Women in politics: Lenin era
The Provisional Government of 1917 had given women the vote for the first time
Despite this, the number of women who played an active role in politics remained limited
Even in the Communist Party, with its declarations of sexual equality, women were seriously under-represented at all levels
Women in politics: Stalin era
In 1932, women made up 16 percent of Party membership
Female delegates at Party congresses did not exceed ten percent before 1939
This under-representation was particularly noticeable at the higher levels of the Party organisation. Alexandra Kollontai was the first woman to become a people's commissar, serving as Commissar for Public Welfare from 1917 to 1918
She later became the first female ambassador in history however, her role was an exception
Only seven women were members of the Central Committee before the Second World War: the two most prominent being Kollontai and Nadezhda Krupskaya, Lenin's wife.

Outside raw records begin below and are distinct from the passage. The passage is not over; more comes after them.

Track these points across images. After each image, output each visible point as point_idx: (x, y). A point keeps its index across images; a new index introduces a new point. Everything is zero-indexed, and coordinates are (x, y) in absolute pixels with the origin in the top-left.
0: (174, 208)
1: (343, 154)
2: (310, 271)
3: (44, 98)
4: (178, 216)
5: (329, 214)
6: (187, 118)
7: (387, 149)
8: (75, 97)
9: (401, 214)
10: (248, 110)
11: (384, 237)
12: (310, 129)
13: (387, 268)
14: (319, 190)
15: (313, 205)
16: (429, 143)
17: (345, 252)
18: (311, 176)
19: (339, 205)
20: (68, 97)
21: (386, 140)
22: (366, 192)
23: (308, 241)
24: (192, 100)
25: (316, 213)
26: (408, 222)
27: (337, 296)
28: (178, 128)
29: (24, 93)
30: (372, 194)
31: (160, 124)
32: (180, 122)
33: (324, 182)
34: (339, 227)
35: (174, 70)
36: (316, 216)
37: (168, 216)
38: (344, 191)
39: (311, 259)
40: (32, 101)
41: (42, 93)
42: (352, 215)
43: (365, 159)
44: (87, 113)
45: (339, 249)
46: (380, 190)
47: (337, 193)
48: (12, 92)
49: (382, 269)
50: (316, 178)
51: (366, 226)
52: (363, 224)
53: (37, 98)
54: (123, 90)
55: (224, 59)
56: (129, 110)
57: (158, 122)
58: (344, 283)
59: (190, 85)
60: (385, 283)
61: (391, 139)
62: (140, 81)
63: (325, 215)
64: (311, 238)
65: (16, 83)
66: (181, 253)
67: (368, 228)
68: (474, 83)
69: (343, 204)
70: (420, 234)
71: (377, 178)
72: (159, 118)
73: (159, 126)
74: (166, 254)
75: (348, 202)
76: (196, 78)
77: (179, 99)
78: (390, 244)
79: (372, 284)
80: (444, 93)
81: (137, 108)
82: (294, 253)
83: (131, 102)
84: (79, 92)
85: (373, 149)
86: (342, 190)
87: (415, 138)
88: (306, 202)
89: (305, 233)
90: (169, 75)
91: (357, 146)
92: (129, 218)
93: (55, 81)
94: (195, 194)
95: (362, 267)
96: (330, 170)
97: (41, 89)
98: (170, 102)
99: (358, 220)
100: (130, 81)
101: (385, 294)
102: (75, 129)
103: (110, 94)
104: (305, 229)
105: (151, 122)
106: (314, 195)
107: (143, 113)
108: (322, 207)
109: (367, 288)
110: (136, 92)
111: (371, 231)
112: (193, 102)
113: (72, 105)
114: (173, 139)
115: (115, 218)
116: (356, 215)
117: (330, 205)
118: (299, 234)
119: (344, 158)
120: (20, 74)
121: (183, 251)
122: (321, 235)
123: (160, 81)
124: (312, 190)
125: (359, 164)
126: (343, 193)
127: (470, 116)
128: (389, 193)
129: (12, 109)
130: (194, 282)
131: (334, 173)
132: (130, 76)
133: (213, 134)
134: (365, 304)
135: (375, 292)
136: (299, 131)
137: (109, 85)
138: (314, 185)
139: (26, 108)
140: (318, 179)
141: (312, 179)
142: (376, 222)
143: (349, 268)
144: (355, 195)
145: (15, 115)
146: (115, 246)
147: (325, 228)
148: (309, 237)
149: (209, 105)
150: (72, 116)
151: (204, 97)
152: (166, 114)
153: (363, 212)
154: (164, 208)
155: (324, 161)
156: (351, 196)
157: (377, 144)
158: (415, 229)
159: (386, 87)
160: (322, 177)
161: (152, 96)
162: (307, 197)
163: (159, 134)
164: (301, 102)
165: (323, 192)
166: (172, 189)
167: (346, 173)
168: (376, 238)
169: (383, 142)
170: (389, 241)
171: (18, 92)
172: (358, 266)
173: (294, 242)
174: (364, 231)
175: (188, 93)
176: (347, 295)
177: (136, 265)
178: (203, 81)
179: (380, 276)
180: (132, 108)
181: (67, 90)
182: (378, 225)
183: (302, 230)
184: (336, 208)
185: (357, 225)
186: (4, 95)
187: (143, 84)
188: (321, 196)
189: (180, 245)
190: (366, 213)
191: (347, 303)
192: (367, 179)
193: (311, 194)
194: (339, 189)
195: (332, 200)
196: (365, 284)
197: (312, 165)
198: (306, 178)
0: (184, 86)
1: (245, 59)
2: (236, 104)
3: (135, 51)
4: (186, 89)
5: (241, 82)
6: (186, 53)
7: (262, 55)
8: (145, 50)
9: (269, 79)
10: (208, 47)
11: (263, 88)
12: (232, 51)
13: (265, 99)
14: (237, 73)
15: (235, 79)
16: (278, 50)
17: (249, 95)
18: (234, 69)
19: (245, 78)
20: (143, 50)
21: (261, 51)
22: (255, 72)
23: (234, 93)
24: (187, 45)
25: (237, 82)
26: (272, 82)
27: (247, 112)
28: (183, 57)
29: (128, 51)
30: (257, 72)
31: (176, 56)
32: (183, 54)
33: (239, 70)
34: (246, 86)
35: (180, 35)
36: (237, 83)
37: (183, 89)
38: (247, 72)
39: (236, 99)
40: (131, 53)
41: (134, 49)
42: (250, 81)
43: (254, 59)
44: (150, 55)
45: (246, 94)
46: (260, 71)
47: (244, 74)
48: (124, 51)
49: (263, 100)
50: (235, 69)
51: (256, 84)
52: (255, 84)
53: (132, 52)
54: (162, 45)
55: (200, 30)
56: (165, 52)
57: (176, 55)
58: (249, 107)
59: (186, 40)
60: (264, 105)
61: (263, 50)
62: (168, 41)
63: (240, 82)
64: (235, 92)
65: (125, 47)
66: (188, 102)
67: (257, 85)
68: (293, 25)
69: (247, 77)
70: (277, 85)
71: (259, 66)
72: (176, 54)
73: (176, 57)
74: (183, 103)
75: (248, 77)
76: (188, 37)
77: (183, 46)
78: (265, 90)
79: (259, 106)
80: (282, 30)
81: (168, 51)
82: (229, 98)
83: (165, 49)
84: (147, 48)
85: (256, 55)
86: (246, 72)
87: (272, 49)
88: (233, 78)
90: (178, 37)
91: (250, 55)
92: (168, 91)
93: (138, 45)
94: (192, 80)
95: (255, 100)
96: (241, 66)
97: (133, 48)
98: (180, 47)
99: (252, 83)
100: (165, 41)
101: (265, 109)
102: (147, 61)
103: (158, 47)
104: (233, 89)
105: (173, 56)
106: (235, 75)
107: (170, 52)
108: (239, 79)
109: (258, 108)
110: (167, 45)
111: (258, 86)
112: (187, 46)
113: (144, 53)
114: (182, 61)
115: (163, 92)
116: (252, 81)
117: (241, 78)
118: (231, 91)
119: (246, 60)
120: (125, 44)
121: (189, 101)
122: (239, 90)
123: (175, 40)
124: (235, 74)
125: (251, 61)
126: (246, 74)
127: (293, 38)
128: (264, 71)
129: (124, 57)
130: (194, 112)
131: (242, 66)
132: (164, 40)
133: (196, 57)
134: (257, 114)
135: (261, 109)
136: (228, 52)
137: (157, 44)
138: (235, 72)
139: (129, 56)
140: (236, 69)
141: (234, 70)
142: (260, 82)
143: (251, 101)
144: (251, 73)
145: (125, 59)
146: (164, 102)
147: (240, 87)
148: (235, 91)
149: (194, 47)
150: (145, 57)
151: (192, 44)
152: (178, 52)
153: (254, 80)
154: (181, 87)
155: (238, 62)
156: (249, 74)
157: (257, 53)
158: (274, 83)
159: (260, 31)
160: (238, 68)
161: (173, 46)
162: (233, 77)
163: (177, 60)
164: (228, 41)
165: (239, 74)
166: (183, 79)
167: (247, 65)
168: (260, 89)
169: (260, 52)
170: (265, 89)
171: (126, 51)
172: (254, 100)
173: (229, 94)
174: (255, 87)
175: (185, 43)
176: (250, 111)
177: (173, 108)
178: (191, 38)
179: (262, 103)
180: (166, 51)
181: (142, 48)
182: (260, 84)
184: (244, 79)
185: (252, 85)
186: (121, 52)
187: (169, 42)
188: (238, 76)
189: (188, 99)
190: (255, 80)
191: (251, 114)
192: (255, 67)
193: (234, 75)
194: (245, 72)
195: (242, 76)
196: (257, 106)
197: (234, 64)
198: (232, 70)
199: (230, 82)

Women in politics: Khrushchev and Brezhnev
the first woman to become a full candidate member of the top body within the Party was Ekaterina Furtseva, who became a member of the presidium (the renamed Politburo) in 1957
She was a favourite of Khrushchev and consequently her career declined when he was dismissed in 1964
The Soviet Union had to wait until September 1988 before another woman made it into the Party's top body: Alexandra Biryukova
Political power was still overwhelmingly in the hands of men
Role models: ballerinas
There was a long line of famous ballerinas, including Natalia Bessmertnova, at the Bolshoi Ballet company
Role models: actress in war and peace
The actress Ludmila Savelyeva became famous for her role in the Soviet film War and Peace (1967).
Role models: sports
Sport was given high status by the Soviet government and this included putting resources into the development of women's sport
Notable figures included the pairs figure skater, Irina Rodnina, who with different partners won ten successive world championships and three successive Olympic titles
In gymnastics, Ludmilla Tourischeva won nine Olympic medals between 1968 and 1976, and Olga Korbut captivated audiences at home and abroad with her routines at the Munich Olympics of 1972.
Role models: space
Valentina Tereshkova became the first women in space after Yuri Gagarin became the first man in 1961
She was treated like a soviet hero
she had an impeccable proletarian background and became a prominent member of the communist party
she is still revered as a hero in present day Russia and many few women could meet her status
What is the problem with role models?
There was no doubt that Soviet women could excel, but often this was within a field that was restricted
The Soviet propaganda image of the industrial worker and peasant, which was widespread in the USSR, is perhaps more representative of the status of women in reality: the industrial worker was always male and it was the peasant who was female, a reflection of the subsidiary role agriculture, and women, took compared with industry and men.